Giurano di non volere le poltrone, ma poi chissà come mai i leghisti ne conquistano ogni giorno di nuove. L’ultima è quella di presidente della Conferenza delle Regioni, passata ieri al governatore del Friuli Venezia Giulia, Massimiliano Fedriga. La maggioranza degli Enti – si dirà – è guidata dalle destre e quindi gli tocca. Invece al Copasir, la Commissione parlamentare sui Servizi segreti, la presidenza spetta alle opposizioni.
Qui però il deputato del Carroccio Raffaele Volpi non ci pensa proprio a dimettersi per far posto alla Meloni. Due pesi e due misure, insomma. D’altra parte, quando la Lega uscì dalla maggioranza giallo-verde col tradimento del Papeete, i suoi presidenti di Commissione alla Camera e al Senato si asserragliarono per un anno nei loro uffici prima di cedere la mano. Quello fu il periodo più nero per i notabili del partito di Salvini, perché una volta conosciuti gli agi degli scranni di ministri e sottosegretari del governo Conte I, lasciare tutto risultò durissimo, tanto che all’interno cominciarono a mettere in discussione il segretario, chi puntando su Giorgetti, chi su Zaia, più “democristiani” e per questo geneticamente incapaci di rinunciare a qualunque strapuntino di potere.
Rientrati in maggioranza con Draghi, i leghisti hanno appagato in parte la sete di poltrone, ma a prezzo di sacrificare molti consensi per la mancanza di vaccini e ristori.

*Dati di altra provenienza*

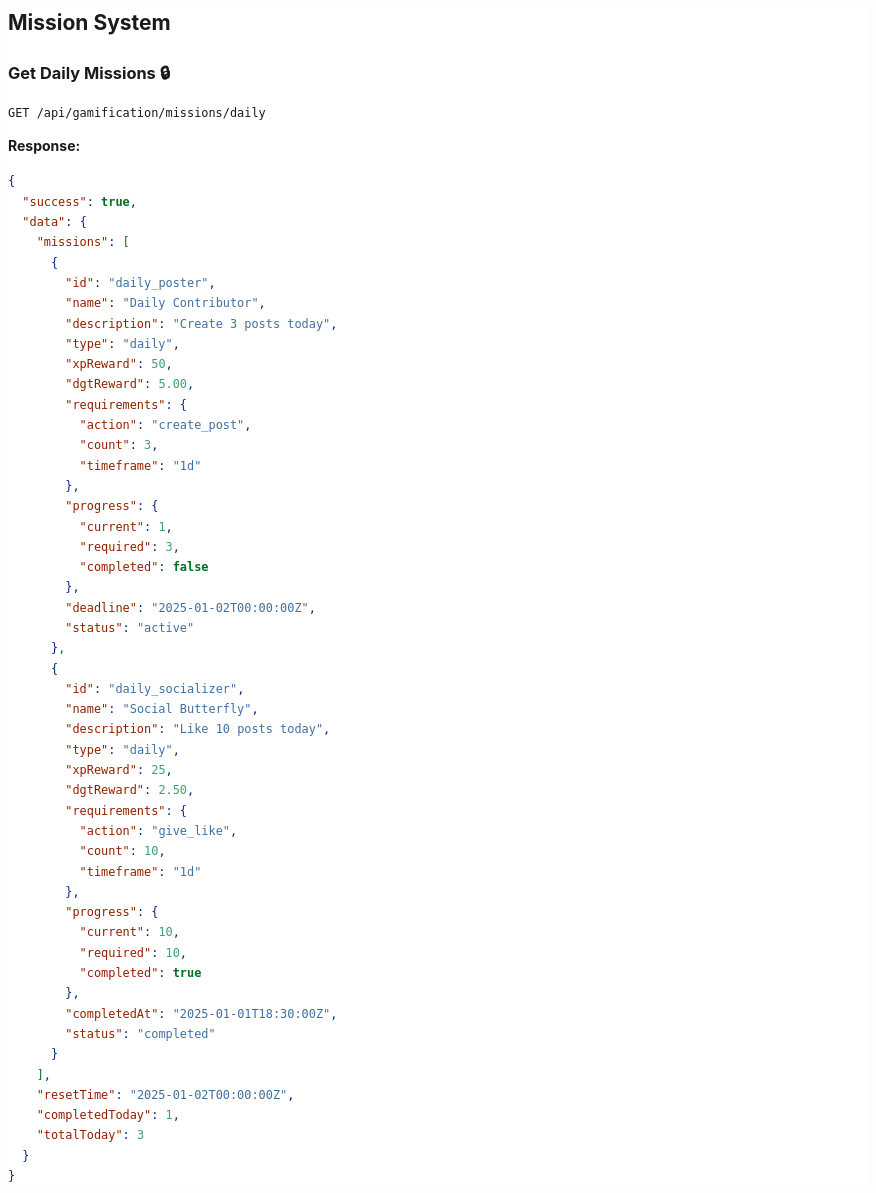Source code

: 
## Mission System

### Get Daily Missions 🔒
```http
GET /api/gamification/missions/daily
```

**Response:**
```json
{
  "success": true,
  "data": {
    "missions": [
      {
        "id": "daily_poster",
        "name": "Daily Contributor",
        "description": "Create 3 posts today",
        "type": "daily",
        "xpReward": 50,
        "dgtReward": 5.00,
        "requirements": {
          "action": "create_post",
          "count": 3,
          "timeframe": "1d"
        },
        "progress": {
          "current": 1,
          "required": 3,
          "completed": false
        },
        "deadline": "2025-01-02T00:00:00Z",
        "status": "active"
      },
      {
        "id": "daily_socializer",
        "name": "Social Butterfly",
        "description": "Like 10 posts today",
        "type": "daily",
        "xpReward": 25,
        "dgtReward": 2.50,
        "requirements": {
          "action": "give_like",
          "count": 10,
          "timeframe": "1d"
        },
        "progress": {
          "current": 10,
          "required": 10,
          "completed": true
        },
        "completedAt": "2025-01-01T18:30:00Z",
        "status": "completed"
      }
    ],
    "resetTime": "2025-01-02T00:00:00Z",
    "completedToday": 1,
    "totalToday": 3
  }
}
```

Da qui la strategia già usata con Di Maio: i meriti del governo si incassano e i demeriti si scaricano. Vittima sacrificale, questo giro, è il ministro Speranza, che però nell’ultima conferenza stampa è stato letteralmente blindato dal premier. Per Salvini & C. che accusano il responsabile della Salute di tutto, a partire dalle limitazioni anti-Covid prese in base a una “logica miope dei dati sanitari” dovrebbe essere consequenziale prenderne le distanze e rinunciare a governarci insieme. Ma la lezione dev’essere bastata e stavolta con fischio che i leghisti lasciano le poltrone.
Tanto in passato gli elettori di destra non hanno fatto un plissé sul Carroccio di lotta e di governo. Un’incoerenza che però stavolta ha un alternativa nel campo attiguo. E non a caso Giorgia cresce nei sondaggi mentre Matteo scende.